Sunday, August 30, 2015

Do you believe in Signs? (Or do you believe in context?)

Last night while half asleep I had one of those brainwaves that just hits you out of nowhere when you aren't even thinking of something related to the topic. While thinking about totally random stuff, I suddenly realized,

"Holy shit! In The Silver Chair with the third sign, C.S. Lewis pretty much tells kids not to worry about context and just think about how a message makes them feel at the moment. That's a terrible lesson for kids! Why did I never see this before?

The basic plot of the story is that the characters have to follow these four signs from Aslan to find a lost prince. One sign has to do with following directions written in stone. Aslan literally takes one of the characters, Jill, in a nightmare and shows her the correct writing to follow: the words "Under me," which Jill correctly interprets to mean they should start searching under the ground beneath the words.

Later a different character tells them that the words were part of a longer poem to honor a dead giant king. "Though under earth and throneless now I be/ Yet, while I lived, all earth was under me." It's an awkward moment, but Puddleglum reassures the children by pretty much telling them, who cares if we got the context wrong? It was in the right place at the right time, so it must be part of the plan.

On the one hand, of course Aslan would never do anything as douchey as show the characters a message and have it turn out to be something totally irrelevant and misleading. He knew there were some appropriate stone carvings lying around, so he used what he had.

On the other hand...What are we supposed to take from this?

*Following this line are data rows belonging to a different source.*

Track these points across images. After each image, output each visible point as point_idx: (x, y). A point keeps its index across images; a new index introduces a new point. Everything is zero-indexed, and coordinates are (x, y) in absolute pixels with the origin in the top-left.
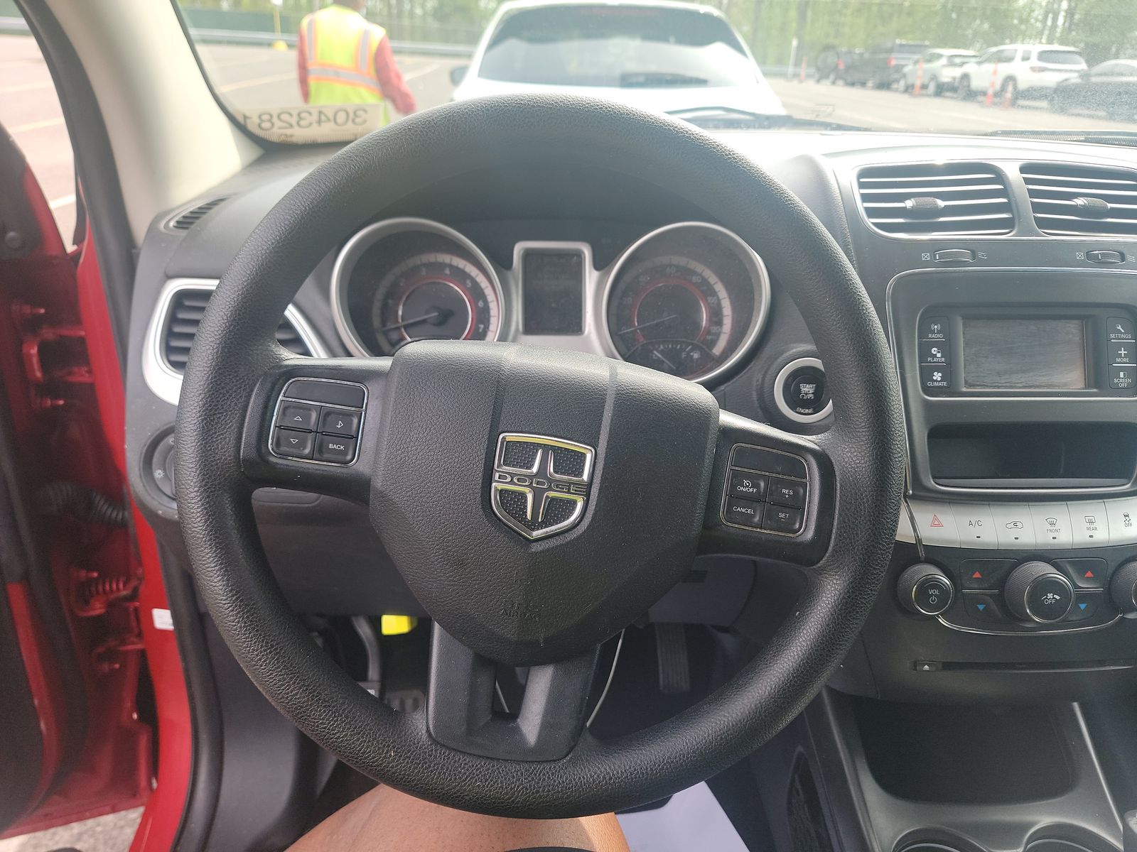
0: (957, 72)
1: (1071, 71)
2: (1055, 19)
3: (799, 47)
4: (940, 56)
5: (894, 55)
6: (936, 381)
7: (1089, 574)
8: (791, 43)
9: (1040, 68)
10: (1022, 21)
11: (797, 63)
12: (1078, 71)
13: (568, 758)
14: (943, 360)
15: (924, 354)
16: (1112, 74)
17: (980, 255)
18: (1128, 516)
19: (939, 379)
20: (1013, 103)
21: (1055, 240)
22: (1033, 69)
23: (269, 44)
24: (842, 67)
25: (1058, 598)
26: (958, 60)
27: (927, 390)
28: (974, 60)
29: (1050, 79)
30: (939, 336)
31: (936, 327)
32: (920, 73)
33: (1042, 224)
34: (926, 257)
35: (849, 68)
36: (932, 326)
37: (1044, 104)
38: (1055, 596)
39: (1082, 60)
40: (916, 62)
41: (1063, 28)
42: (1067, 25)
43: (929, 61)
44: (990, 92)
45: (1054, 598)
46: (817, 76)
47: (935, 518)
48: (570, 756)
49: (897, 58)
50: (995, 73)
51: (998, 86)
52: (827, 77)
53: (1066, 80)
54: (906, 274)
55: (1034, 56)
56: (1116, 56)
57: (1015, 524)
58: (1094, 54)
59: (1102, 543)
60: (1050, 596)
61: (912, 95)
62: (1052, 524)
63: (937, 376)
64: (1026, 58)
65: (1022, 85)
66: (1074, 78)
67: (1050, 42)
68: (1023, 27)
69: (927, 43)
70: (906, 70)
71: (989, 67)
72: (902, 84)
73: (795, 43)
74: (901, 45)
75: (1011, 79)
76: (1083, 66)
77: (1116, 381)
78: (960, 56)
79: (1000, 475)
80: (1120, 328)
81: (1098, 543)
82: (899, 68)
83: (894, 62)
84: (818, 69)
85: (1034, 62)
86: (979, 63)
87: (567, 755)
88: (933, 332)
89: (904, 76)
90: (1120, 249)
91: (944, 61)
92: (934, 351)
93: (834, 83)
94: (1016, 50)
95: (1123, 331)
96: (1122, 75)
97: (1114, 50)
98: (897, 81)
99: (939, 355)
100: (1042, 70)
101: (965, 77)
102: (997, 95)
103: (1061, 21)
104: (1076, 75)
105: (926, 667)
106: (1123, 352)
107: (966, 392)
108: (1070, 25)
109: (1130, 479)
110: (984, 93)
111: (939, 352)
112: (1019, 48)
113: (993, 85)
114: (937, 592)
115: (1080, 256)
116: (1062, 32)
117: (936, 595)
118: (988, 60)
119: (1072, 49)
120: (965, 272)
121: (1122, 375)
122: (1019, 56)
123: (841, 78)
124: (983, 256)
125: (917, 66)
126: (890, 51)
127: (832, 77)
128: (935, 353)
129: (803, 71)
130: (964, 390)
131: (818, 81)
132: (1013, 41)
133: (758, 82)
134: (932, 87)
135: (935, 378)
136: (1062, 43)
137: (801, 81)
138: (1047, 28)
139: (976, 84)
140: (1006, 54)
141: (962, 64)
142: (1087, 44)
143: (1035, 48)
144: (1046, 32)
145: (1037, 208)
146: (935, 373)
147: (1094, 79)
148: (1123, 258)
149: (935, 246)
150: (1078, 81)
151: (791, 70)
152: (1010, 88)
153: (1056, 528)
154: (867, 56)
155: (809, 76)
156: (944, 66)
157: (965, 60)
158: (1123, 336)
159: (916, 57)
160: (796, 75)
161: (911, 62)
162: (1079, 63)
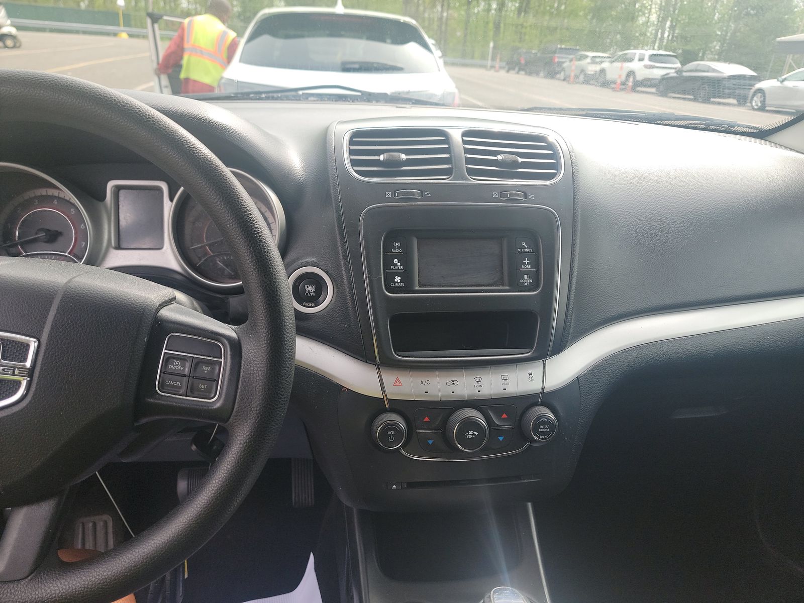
0: (597, 68)
1: (672, 68)
2: (663, 33)
3: (494, 48)
4: (587, 57)
5: (557, 55)
6: (397, 282)
7: (504, 416)
8: (489, 45)
9: (650, 65)
10: (641, 35)
11: (493, 59)
12: (675, 68)
13: (29, 578)
14: (402, 267)
15: (388, 263)
16: (696, 71)
17: (426, 193)
18: (531, 374)
19: (399, 281)
20: (633, 89)
21: (479, 184)
22: (646, 67)
23: (115, 35)
24: (523, 62)
25: (476, 433)
26: (598, 60)
27: (390, 289)
28: (608, 60)
29: (658, 73)
30: (399, 251)
31: (397, 244)
32: (573, 68)
33: (472, 172)
34: (389, 195)
35: (527, 64)
36: (394, 243)
37: (653, 90)
38: (474, 433)
39: (678, 61)
40: (571, 60)
41: (668, 39)
42: (670, 38)
43: (580, 60)
44: (619, 81)
45: (473, 434)
46: (507, 68)
47: (397, 379)
48: (31, 576)
49: (558, 57)
50: (622, 68)
51: (623, 78)
52: (514, 69)
53: (668, 74)
54: (374, 207)
55: (647, 58)
56: (702, 59)
57: (453, 382)
58: (687, 58)
59: (512, 394)
60: (471, 432)
61: (569, 82)
62: (478, 381)
63: (398, 279)
64: (641, 60)
65: (639, 77)
66: (672, 73)
67: (659, 48)
68: (642, 38)
69: (578, 48)
70: (565, 65)
71: (617, 65)
72: (562, 75)
73: (492, 45)
74: (561, 48)
75: (631, 73)
76: (679, 65)
77: (521, 281)
78: (599, 57)
79: (465, 347)
80: (524, 244)
81: (510, 394)
82: (560, 64)
83: (556, 60)
84: (508, 64)
85: (647, 62)
86: (612, 62)
87: (28, 577)
88: (395, 248)
89: (563, 69)
90: (524, 190)
91: (589, 60)
92: (396, 261)
93: (518, 73)
94: (636, 53)
95: (527, 247)
96: (704, 71)
97: (700, 55)
98: (559, 73)
99: (399, 264)
100: (652, 67)
101: (603, 71)
102: (623, 84)
103: (666, 35)
104: (673, 71)
105: (394, 486)
106: (526, 261)
107: (418, 290)
108: (672, 37)
109: (532, 348)
110: (615, 83)
111: (399, 262)
112: (638, 52)
113: (620, 76)
114: (393, 433)
115: (496, 195)
116: (667, 43)
117: (393, 435)
118: (617, 60)
119: (671, 53)
120: (415, 206)
121: (525, 277)
122: (637, 58)
123: (523, 70)
124: (428, 194)
125: (572, 63)
126: (555, 52)
127: (517, 69)
128: (396, 263)
129: (497, 64)
130: (417, 288)
131: (508, 71)
132: (636, 48)
133: (439, 70)
134: (582, 78)
135: (396, 281)
136: (666, 50)
137: (497, 71)
138: (658, 39)
139: (610, 76)
140: (628, 56)
141: (601, 62)
142: (683, 50)
143: (648, 53)
144: (658, 42)
145: (469, 161)
146: (396, 277)
147: (685, 74)
148: (526, 196)
149: (395, 187)
150: (675, 75)
151: (489, 63)
152: (631, 79)
153: (481, 384)
154: (539, 55)
155: (501, 68)
156: (589, 63)
157: (603, 60)
158: (526, 250)
159: (571, 57)
160: (492, 67)
161: (568, 60)
162: (676, 63)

It's not necessarily true that all the signs in the story are meant to represent the Bible, even though Aslan's warning at the beginning echoes Deuteronomy. Outside of superstition, there's not really a real world context where certain portents mean you're on the right or wrong path.

But in any context, blindly following clues is not a good way to make major life decisions. I can't believe someone like C.S. Lewis would be so anti-intellectual. We all know the person who says, "I didn't know what to do, and then Jesus gave me this Bible verse, so I made my decision based on that!" But while we say "Isn't that nice?" out of politeness, on the inside we're thinking, "You read a thousand random paragraphs that day and probably dozens of Bible verses. The only one you noticed was the one telling you what you wanted to hear." Living by intuition has its merits, but let's call it what it is. It ain't divine. It's just our brains making sense out of a stream of information.

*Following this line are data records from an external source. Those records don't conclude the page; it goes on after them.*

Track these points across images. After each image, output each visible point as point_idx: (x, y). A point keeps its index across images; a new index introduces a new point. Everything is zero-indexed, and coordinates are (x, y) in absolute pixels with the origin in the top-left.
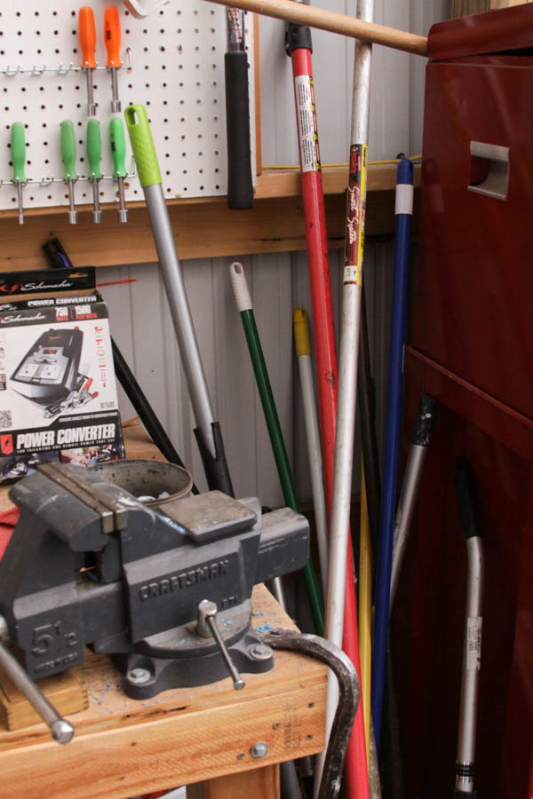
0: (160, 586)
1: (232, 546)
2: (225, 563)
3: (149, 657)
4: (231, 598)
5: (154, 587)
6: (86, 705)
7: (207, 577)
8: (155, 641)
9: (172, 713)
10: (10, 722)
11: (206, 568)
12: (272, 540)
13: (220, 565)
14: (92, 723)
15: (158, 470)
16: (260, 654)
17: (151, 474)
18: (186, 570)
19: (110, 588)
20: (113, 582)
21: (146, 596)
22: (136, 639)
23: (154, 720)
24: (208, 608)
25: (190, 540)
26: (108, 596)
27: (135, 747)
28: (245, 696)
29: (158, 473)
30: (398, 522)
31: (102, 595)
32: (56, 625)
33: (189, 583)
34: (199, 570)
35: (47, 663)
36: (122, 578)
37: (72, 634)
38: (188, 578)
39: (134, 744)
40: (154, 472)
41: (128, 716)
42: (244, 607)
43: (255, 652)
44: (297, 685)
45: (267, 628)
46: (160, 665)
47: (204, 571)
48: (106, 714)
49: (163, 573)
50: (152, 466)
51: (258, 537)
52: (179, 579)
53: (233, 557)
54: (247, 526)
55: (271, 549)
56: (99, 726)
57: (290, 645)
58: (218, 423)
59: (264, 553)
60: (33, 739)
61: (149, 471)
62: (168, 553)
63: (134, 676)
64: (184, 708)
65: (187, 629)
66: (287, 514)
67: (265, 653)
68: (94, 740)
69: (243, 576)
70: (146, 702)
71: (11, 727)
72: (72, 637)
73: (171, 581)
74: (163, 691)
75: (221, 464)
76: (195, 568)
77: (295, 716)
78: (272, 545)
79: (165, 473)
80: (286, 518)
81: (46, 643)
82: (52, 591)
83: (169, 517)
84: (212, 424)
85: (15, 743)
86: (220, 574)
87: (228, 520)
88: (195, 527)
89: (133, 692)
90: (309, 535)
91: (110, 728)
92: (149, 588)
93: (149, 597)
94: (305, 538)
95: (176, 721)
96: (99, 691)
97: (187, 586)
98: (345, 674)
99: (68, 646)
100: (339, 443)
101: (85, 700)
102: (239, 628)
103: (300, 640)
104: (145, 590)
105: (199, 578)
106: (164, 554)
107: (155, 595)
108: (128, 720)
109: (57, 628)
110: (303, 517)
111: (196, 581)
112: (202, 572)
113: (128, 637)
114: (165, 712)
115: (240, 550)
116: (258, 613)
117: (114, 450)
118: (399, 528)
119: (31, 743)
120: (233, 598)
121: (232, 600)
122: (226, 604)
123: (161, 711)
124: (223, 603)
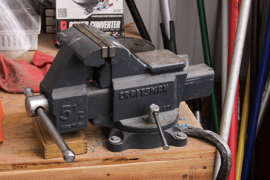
0: (131, 93)
1: (171, 77)
2: (166, 86)
3: (121, 130)
4: (168, 106)
5: (127, 93)
6: (86, 151)
7: (156, 93)
8: (125, 122)
9: (130, 161)
10: (45, 154)
11: (156, 87)
12: (193, 78)
13: (164, 87)
14: (87, 160)
15: (139, 44)
16: (180, 136)
18: (145, 87)
19: (105, 91)
20: (106, 88)
21: (122, 97)
22: (115, 121)
23: (120, 163)
24: (154, 107)
25: (149, 71)
26: (103, 95)
27: (109, 177)
28: (170, 157)
30: (266, 88)
31: (100, 94)
32: (73, 106)
33: (146, 94)
34: (152, 88)
35: (68, 126)
36: (111, 86)
37: (82, 112)
38: (146, 91)
39: (108, 175)
40: (137, 45)
41: (107, 159)
42: (175, 112)
43: (178, 135)
44: (198, 155)
45: (186, 126)
46: (127, 135)
47: (155, 88)
48: (96, 156)
49: (134, 87)
50: (137, 41)
51: (186, 75)
52: (141, 91)
53: (171, 83)
54: (180, 68)
55: (192, 83)
56: (91, 163)
57: (197, 135)
58: (173, 21)
59: (189, 85)
60: (57, 165)
61: (135, 44)
62: (137, 76)
63: (112, 139)
64: (136, 159)
65: (143, 119)
66: (203, 66)
67: (183, 136)
68: (88, 169)
69: (175, 95)
70: (117, 153)
71: (46, 157)
72: (82, 113)
73: (136, 91)
74: (127, 149)
75: (172, 43)
76: (150, 86)
77: (196, 172)
78: (193, 81)
79: (143, 46)
80: (202, 68)
81: (67, 114)
82: (73, 87)
83: (140, 59)
84: (170, 22)
85: (47, 166)
86: (163, 91)
87: (170, 63)
88: (152, 64)
89: (111, 147)
90: (213, 79)
91: (97, 164)
92: (125, 93)
93: (124, 98)
94: (211, 80)
95: (132, 166)
96: (94, 145)
97: (145, 95)
98: (225, 152)
99: (79, 118)
100: (237, 39)
101: (86, 148)
102: (170, 121)
103: (202, 132)
104: (122, 94)
105: (152, 92)
106: (134, 76)
107: (127, 97)
108: (107, 161)
109: (74, 107)
110: (211, 68)
111: (150, 94)
112: (154, 89)
113: (112, 118)
114: (127, 160)
115: (175, 80)
116: (182, 118)
117: (119, 35)
118: (266, 92)
119: (56, 167)
120: (169, 106)
121: (168, 107)
122: (165, 109)
123: (125, 159)
124: (163, 108)
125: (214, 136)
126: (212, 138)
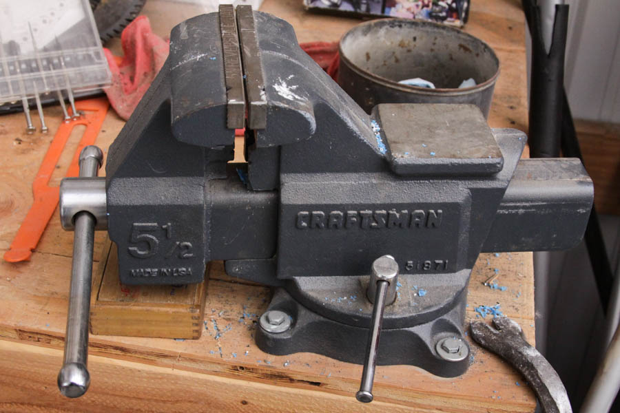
0: (328, 218)
1: (458, 192)
2: (437, 213)
3: (296, 303)
4: (437, 261)
5: (320, 216)
6: (196, 334)
7: (405, 225)
8: (309, 285)
9: (300, 384)
10: (93, 323)
11: (405, 211)
12: (527, 201)
13: (428, 214)
14: (192, 360)
15: (470, 47)
16: (447, 351)
17: (462, 50)
18: (374, 207)
19: (260, 198)
20: (267, 191)
21: (304, 224)
22: (283, 274)
23: (275, 384)
24: (386, 267)
26: (254, 207)
27: (244, 406)
28: (406, 399)
29: (470, 51)
31: (245, 204)
32: (164, 227)
33: (374, 224)
34: (393, 212)
35: (149, 270)
36: (276, 189)
37: (189, 244)
38: (374, 217)
39: (244, 403)
40: (466, 49)
41: (242, 368)
42: (455, 278)
43: (443, 347)
45: (492, 311)
46: (306, 317)
47: (402, 215)
48: (214, 354)
49: (339, 202)
50: (465, 40)
51: (503, 190)
52: (360, 216)
53: (452, 209)
54: (488, 172)
55: (521, 211)
56: (202, 367)
58: (567, 7)
59: (509, 214)
60: (118, 352)
61: (461, 46)
62: (354, 175)
63: (268, 320)
64: (318, 384)
65: (359, 282)
67: (454, 348)
68: (192, 380)
69: (464, 237)
70: (271, 359)
71: (94, 330)
72: (187, 247)
73: (346, 214)
74: (302, 351)
75: (555, 63)
76: (387, 207)
78: (524, 207)
79: (477, 55)
80: (565, 174)
81: (148, 244)
82: (170, 180)
86: (426, 225)
87: (454, 156)
88: (400, 151)
90: (589, 209)
91: (216, 373)
92: (311, 215)
93: (310, 226)
94: (581, 211)
95: (304, 396)
96: (229, 320)
97: (371, 227)
99: (180, 257)
101: (196, 328)
102: (430, 307)
103: (516, 350)
104: (304, 217)
105: (391, 222)
106: (347, 175)
107: (318, 226)
108: (242, 373)
109: (166, 230)
110: (589, 180)
111: (387, 225)
112: (398, 215)
113: (274, 267)
114: (292, 380)
115: (466, 201)
117: (454, 5)
119: (117, 357)
120: (441, 262)
121: (438, 264)
122: (428, 267)
123: (287, 377)
124: (424, 265)
125: (540, 372)
126: (532, 376)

Or then there's the person who says, "This verse shows how special God thinks I am and how he's going to protect me!" and you think, "Yeah...that was a promise to Israel...which God broke...and it's followed by verses about how awesome it would be to smash Babylonian babies."

When you see a sign or message, should you investigate the whys and the wherefores, or should you just assume it was meant for you and charge ahead? In the story, the children could have exercised more caution, especially with Harfang, but is the message that caution is good for everything except matters of faith? When I think about it, whenever the characters are cautious and hold back in the matter of the signs, that turns out to be the wrong decision. Pretty much every one of the signs involves taking risks, not observing.

Maybe I'm way over analyzing. In real life talking lions don't give you vague directions either. (Would it really have killed him to say, "Btw, Caspian's the old dude"?) But then if there's no relevance at all behind the story, that takes out any merit the characters might have earned by following the signs. They had to because of the weird context of the story, but there's no relatability because no one in real life is in a similar situation.

Bottom line: if someone tells you to analyze everything except their own precepts, run for the hills. Context matters. Decide for yourself what the optimal decision is, while entertaining a healthy suspicion about other people's motives. Don't trust talking lions. They prevaricate.